Dataset records:

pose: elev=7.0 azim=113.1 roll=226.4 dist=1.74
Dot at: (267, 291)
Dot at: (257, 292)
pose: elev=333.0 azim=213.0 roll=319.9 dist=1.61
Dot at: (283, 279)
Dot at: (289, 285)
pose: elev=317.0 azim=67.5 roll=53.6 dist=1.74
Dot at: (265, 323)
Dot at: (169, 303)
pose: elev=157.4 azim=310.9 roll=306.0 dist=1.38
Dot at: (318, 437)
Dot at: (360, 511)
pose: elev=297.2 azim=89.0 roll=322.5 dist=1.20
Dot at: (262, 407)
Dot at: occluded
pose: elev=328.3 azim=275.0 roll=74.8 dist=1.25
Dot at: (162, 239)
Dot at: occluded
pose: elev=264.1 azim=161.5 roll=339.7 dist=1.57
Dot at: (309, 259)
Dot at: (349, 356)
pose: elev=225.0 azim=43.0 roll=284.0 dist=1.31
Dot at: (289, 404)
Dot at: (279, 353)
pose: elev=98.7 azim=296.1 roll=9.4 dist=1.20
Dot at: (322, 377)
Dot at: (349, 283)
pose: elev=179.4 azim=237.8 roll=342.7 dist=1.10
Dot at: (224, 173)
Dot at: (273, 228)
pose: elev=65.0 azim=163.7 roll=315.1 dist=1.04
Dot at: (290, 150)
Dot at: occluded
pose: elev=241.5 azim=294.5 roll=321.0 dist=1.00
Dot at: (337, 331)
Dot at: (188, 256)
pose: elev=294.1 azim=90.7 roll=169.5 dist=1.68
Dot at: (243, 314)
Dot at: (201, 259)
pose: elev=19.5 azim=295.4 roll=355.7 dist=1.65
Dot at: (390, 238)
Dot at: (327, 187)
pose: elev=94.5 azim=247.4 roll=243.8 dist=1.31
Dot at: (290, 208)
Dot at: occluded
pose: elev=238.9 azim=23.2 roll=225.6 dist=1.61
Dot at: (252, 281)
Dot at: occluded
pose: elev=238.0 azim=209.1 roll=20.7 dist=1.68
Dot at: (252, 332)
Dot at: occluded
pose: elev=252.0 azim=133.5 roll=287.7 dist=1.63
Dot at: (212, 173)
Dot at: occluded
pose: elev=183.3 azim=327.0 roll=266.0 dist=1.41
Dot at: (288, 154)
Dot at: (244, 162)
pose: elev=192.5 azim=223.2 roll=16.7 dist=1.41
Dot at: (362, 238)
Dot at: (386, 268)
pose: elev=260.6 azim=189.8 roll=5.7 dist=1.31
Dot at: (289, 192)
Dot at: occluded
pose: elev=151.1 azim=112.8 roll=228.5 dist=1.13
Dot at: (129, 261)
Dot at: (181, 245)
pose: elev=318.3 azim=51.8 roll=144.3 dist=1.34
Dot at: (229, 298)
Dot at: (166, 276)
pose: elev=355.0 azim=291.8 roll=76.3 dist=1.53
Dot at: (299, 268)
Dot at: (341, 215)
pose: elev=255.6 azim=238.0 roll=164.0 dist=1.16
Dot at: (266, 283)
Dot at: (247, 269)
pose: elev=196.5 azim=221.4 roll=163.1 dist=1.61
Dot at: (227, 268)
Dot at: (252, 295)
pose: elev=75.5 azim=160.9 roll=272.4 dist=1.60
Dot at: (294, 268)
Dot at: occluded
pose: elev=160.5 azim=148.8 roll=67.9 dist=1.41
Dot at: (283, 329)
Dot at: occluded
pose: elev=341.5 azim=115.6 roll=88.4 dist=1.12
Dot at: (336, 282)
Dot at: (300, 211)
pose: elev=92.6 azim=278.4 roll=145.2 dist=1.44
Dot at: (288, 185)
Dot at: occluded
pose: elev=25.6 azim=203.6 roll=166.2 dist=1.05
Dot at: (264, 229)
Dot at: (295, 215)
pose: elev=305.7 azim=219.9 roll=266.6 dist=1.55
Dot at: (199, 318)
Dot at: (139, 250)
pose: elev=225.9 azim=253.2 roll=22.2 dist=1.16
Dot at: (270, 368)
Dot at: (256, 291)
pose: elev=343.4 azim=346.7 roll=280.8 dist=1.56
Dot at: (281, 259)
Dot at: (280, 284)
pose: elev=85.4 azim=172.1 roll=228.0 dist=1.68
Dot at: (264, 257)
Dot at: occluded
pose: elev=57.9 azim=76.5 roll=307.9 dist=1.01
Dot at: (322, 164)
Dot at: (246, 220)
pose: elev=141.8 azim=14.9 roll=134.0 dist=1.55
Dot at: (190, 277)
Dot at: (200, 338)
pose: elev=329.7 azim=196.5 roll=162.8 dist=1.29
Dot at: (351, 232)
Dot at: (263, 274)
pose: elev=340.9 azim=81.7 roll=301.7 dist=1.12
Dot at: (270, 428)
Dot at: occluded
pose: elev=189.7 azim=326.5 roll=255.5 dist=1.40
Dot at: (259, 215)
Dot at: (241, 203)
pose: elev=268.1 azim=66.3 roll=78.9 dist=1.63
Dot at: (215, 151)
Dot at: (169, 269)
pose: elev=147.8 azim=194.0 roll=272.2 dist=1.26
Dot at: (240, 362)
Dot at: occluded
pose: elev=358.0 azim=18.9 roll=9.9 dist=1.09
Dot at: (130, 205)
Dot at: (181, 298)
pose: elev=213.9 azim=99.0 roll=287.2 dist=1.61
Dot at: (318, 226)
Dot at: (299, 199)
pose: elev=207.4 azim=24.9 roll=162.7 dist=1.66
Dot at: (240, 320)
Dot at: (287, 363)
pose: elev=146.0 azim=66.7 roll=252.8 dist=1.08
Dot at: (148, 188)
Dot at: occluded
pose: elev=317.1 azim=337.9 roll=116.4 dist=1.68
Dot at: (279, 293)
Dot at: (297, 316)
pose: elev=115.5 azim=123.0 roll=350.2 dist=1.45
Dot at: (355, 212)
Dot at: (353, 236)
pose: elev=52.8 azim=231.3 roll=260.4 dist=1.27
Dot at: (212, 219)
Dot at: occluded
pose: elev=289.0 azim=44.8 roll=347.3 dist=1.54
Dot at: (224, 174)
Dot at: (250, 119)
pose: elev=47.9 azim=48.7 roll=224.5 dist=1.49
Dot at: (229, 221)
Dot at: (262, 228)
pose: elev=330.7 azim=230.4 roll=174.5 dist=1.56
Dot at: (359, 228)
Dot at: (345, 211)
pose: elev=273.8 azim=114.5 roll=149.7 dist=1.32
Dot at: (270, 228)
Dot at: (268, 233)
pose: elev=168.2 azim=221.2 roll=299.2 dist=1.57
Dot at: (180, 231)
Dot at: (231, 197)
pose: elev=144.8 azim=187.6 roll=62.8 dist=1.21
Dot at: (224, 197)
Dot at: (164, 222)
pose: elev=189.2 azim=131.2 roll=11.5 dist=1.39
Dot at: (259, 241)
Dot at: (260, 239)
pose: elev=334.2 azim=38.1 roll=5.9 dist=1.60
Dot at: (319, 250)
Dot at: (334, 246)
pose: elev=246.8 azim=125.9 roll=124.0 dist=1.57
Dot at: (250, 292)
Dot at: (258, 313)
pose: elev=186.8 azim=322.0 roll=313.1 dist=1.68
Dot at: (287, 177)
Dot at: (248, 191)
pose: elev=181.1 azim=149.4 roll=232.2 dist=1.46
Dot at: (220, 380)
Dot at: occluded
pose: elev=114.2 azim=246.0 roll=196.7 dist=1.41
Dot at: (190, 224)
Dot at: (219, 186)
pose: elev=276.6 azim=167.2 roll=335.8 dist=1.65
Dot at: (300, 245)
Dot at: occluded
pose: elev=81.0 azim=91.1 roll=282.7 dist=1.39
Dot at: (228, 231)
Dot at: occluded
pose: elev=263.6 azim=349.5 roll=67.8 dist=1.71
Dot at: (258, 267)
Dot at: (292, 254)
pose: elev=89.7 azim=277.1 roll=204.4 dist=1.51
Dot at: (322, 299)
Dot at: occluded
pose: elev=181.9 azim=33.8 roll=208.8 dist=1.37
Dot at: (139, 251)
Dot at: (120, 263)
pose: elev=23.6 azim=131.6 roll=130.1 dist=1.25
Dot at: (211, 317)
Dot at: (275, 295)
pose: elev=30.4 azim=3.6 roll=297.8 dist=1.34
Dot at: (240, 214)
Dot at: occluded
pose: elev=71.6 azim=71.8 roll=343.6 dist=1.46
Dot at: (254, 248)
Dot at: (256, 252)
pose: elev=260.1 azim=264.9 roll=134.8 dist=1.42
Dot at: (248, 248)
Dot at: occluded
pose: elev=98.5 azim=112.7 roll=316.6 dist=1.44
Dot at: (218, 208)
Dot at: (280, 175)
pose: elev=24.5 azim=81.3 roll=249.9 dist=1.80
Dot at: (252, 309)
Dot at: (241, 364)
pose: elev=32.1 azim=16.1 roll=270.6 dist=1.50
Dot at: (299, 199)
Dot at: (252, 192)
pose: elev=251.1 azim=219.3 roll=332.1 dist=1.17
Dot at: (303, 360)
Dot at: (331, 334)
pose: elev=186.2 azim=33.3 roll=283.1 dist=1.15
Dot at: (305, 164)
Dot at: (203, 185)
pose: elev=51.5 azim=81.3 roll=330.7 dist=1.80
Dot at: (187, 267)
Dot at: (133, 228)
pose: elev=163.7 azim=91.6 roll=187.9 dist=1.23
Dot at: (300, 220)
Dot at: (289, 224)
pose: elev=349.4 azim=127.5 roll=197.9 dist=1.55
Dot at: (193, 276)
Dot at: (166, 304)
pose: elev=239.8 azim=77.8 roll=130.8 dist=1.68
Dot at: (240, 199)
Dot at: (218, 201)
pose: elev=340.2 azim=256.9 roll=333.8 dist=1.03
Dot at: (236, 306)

### Stated exercise
Pull out everything from the line containing "pose: elev=251.1 azim=219.3" down to the last of the rows, and reproduce those lines without any change.

### Finished task
pose: elev=251.1 azim=219.3 roll=332.1 dist=1.17
Dot at: (303, 360)
Dot at: (331, 334)
pose: elev=186.2 azim=33.3 roll=283.1 dist=1.15
Dot at: (305, 164)
Dot at: (203, 185)
pose: elev=51.5 azim=81.3 roll=330.7 dist=1.80
Dot at: (187, 267)
Dot at: (133, 228)
pose: elev=163.7 azim=91.6 roll=187.9 dist=1.23
Dot at: (300, 220)
Dot at: (289, 224)
pose: elev=349.4 azim=127.5 roll=197.9 dist=1.55
Dot at: (193, 276)
Dot at: (166, 304)
pose: elev=239.8 azim=77.8 roll=130.8 dist=1.68
Dot at: (240, 199)
Dot at: (218, 201)
pose: elev=340.2 azim=256.9 roll=333.8 dist=1.03
Dot at: (236, 306)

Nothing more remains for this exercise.